Hut site, Coolroe, Co. Kerry
Co. Kerry |
Settlement Sites
On the lower northern slopes of Knockroe in County Kerry, a low mound of sod and tumbled stone sits quietly beside the Glasheencorgoad stream.
What makes it worth a second look is not its modest height, barely 0.7 metres above the surrounding ground, but what lies beneath: somewhere inside the collapsed remains of this subcircular drystone hut, an opening leads down into a souterrain. A souterrain is an underground stone-lined passage or chamber, typically associated with early medieval settlement in Ireland, and often used for storage or refuge. When the site was surveyed, flooding had made it impossible to enter, so whatever the passage contains below remains unseen.

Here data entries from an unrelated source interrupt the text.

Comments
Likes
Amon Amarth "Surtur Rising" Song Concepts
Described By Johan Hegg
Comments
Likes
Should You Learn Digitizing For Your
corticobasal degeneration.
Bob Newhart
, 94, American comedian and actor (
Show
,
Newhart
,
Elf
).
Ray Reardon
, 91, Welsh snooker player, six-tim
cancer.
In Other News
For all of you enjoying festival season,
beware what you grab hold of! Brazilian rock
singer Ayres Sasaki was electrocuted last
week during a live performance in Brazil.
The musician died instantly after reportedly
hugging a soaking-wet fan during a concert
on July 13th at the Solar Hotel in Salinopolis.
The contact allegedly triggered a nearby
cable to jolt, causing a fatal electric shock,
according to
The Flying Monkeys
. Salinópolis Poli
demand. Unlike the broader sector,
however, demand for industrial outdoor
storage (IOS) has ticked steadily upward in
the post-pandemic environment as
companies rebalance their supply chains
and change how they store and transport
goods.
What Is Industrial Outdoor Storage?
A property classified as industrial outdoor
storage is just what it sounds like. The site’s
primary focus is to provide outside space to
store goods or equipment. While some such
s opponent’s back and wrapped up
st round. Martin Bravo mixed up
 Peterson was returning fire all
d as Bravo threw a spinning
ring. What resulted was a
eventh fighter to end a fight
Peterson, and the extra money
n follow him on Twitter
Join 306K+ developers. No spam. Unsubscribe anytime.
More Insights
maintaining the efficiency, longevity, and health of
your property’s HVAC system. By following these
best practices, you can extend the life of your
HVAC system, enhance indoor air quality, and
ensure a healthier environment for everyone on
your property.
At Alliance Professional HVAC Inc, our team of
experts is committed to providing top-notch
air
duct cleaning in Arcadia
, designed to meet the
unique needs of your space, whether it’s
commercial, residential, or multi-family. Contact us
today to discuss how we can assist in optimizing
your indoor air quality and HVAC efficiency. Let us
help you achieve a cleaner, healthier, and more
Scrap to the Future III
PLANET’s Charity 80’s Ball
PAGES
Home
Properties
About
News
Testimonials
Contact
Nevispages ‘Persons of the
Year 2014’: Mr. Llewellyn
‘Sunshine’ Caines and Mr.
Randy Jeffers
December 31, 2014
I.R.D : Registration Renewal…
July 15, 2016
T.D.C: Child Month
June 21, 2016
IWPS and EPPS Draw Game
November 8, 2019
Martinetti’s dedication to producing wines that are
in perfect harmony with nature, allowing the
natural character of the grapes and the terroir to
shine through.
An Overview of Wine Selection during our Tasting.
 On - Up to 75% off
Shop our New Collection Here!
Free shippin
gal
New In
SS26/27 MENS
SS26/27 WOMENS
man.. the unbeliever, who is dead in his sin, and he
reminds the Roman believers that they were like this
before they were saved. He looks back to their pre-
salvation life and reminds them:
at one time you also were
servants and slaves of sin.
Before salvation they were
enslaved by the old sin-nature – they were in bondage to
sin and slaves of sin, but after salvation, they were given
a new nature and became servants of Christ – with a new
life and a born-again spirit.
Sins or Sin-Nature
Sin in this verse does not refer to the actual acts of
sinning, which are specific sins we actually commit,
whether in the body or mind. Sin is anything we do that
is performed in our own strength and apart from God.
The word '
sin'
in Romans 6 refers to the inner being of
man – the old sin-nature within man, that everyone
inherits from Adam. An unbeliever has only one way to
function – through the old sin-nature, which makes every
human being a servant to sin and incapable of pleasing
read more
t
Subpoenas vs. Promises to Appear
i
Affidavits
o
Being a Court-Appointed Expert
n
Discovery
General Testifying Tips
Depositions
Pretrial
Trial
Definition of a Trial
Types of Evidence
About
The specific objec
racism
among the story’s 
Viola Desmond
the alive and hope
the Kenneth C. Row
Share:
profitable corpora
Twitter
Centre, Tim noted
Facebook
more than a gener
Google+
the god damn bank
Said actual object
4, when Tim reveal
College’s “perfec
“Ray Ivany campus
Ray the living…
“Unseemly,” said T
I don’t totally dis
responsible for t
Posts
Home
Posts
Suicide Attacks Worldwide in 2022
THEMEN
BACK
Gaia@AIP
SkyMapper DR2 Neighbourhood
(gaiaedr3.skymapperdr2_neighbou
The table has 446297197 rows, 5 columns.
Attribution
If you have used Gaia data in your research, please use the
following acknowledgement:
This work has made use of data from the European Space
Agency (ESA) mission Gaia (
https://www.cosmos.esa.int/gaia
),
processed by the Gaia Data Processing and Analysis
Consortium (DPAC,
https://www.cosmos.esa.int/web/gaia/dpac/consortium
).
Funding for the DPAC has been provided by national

The hut itself measures roughly 5.5 metres in diameter with walls about 2.4 metres thick, built in the drystone manner, meaning stone laid without mortar, relying on careful fitting and weight for stability. The entrance, if that is indeed what it is, lies in the disturbed southeastern sector, and a scatter of displaced roofing lintels on the ground surface suggests the structure was once properly roofed. The whole thing is now buried under accumulating sod, giving it the appearance of a grassy mound rather than anything obviously architectural. A possible identification connects it to a place name recorded by Ó Cíobháin in 1978 as Lios Cúláin, a lios being a term for an enclosed or fortified settlement, though the connection remains tentative.